Cercasi casa disperatamente: terza (ed ultima) puntata

Mi preparo per il terzo appuntamento (e non sono passate nemmeno 24 ore da quando sono atterrata).
Prendo la metro 6, poi il bus M14D. Scendo dall’autobus e mi chiedo se mi trovo a Manhattan o nel Bronx. Piove, ma non abbastanza da invogliarmi a cercare l’ombrello nella borsa.
Non posso essere vicino al Bronx, al massimo a Brooklyn, visto che mi trovo nell’East Village, o meglio, ad Alphabet City.
Alphabet City è la zona di Manhattan in cui le Avenue non hanno i numeri, ma le lettere.
E’ la zona di Manhattan in cui i turisti difficilmente arrivano, limitandosi a visitare solo la parte più occidentale dell’East Village.
E’ la zona di Manhattan dove vive buona parte della gente di origine sudamericana ma, a differenza del nord, qui a sud i Latinos sembrano pacifici. Qualche volta alzano un po’ la voce e spesso tengono il volume della radio un po’ troppo alto, ma la presenza di bambini ad ogni angolo del quartiere fa pensare che la zona, nonostante le apparenze, sia decisamente tranquilla.
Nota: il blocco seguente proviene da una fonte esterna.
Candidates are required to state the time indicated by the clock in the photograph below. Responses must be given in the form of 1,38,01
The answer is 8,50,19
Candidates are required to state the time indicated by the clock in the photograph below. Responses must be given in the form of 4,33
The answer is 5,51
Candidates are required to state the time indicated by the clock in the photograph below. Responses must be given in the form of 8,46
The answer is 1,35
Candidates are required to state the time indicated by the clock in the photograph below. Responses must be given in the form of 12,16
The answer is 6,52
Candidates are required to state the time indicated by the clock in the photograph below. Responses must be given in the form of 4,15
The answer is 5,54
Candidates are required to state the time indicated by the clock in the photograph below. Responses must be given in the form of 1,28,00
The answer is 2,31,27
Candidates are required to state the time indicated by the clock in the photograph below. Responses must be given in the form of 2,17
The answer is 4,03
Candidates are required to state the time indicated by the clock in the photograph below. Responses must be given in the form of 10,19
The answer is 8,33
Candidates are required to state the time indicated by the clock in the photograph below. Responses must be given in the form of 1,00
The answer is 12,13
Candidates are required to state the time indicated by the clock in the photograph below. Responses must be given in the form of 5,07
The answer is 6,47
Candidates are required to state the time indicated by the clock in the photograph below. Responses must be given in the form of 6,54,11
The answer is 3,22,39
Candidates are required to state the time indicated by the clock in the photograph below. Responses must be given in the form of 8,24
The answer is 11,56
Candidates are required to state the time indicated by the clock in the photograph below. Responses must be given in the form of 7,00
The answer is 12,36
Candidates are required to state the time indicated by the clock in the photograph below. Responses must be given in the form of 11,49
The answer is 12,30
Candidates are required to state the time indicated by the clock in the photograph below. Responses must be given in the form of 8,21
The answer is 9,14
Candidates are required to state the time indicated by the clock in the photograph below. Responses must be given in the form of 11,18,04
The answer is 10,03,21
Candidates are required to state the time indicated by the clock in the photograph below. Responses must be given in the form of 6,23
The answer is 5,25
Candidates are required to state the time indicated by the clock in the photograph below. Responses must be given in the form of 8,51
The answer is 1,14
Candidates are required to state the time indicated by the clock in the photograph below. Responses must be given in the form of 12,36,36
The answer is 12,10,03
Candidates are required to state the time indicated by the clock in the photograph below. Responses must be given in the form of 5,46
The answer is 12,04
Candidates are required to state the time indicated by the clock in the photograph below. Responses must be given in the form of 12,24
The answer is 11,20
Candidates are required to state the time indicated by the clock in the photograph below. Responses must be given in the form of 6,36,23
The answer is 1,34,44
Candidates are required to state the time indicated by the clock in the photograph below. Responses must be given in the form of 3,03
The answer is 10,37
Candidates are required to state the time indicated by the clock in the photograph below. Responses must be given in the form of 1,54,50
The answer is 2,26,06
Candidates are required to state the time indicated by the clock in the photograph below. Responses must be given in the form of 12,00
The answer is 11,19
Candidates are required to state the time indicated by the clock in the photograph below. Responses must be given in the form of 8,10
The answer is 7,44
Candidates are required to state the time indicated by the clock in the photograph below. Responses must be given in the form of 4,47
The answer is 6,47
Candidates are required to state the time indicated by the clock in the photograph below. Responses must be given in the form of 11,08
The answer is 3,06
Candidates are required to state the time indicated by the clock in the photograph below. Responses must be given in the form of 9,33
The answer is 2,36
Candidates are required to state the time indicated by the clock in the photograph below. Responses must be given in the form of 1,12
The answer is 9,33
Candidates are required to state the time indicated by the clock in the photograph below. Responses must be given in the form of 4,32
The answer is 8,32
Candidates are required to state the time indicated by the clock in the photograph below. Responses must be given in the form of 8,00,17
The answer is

Suono al campanello ma nessuno mi apre. Eppure sono puntuale per l’appuntamento.
Qualcuno esce dal portone principale ed io ne approfitto per entrare nella palazzina. Prendo uno dei due ascensori e salgo al sesto piano, cerco l’appartamento F.
Busso.
Dall’altra parte della porta sento una voce di donna urlare e il livello del volume della televisione abbassarsi all’improvviso. La donna apre la porta e mi chiede di entrare, sul divano un ragazzino sta giocando con l’xBox, suo figlio. Entrambi hanno tratti chiaramente non nordamericani, ma non parlano spagnolo.
La casa è piccola, ma accogliente. La stanza che mi viene mostrata è spoglia ma spaziosa se confrontata con il resto della casa. L’armadio a muro è capiente e c’è una mensola pronta ad ospitare le mie scarpe e i miei cappelli. Due finestre.
Il bagno ha la solita tenda di plastica a fiori a nascondere la vasca.
La cucina è piccola, ed è resa ancora più piccola da un ingombrante macchina bianca: l’asciugatrice. Mi giro, ecco, c’è anche lei: la lavatrice.

Come dei flash scorrono di fronte a me immagini veloci, rapide. Ripercorro mentalmente le case che ho visitato, le stanze, i corridoi, gli angoli.
Solo ora mi rendo conto di trovarmi in una rarità: una casa americana dotata di lavatrice e asciugatrice. Nelle altre due case non c’era niente di tutto ciò; come nella stragrande maggioranza delle case newyorkesi.
La lavatrice sta agli americani come il bollitore sta agli italiani. Qualcuno ce l’ha e lo utilizza. Ma se ne può anche fare a meno. Pensavo fosse così solo nei film, invece è la realtà: per lavare i panni si va al laundry service, in casa non se li lava praticamente nessuno.

Resto per qualche secondo ad ammirare la maestosità della lavatrice e dell’asciugatrice, due piccoli tesori dal valore inestimabile.
Quanti soldi risparmierei non andando in lavanderia?
Quanto tempo risparmierei non andando in lavanderia?
Quanto freddo inutile mi risparmierei non dovendo uscire per andare in lavanderia?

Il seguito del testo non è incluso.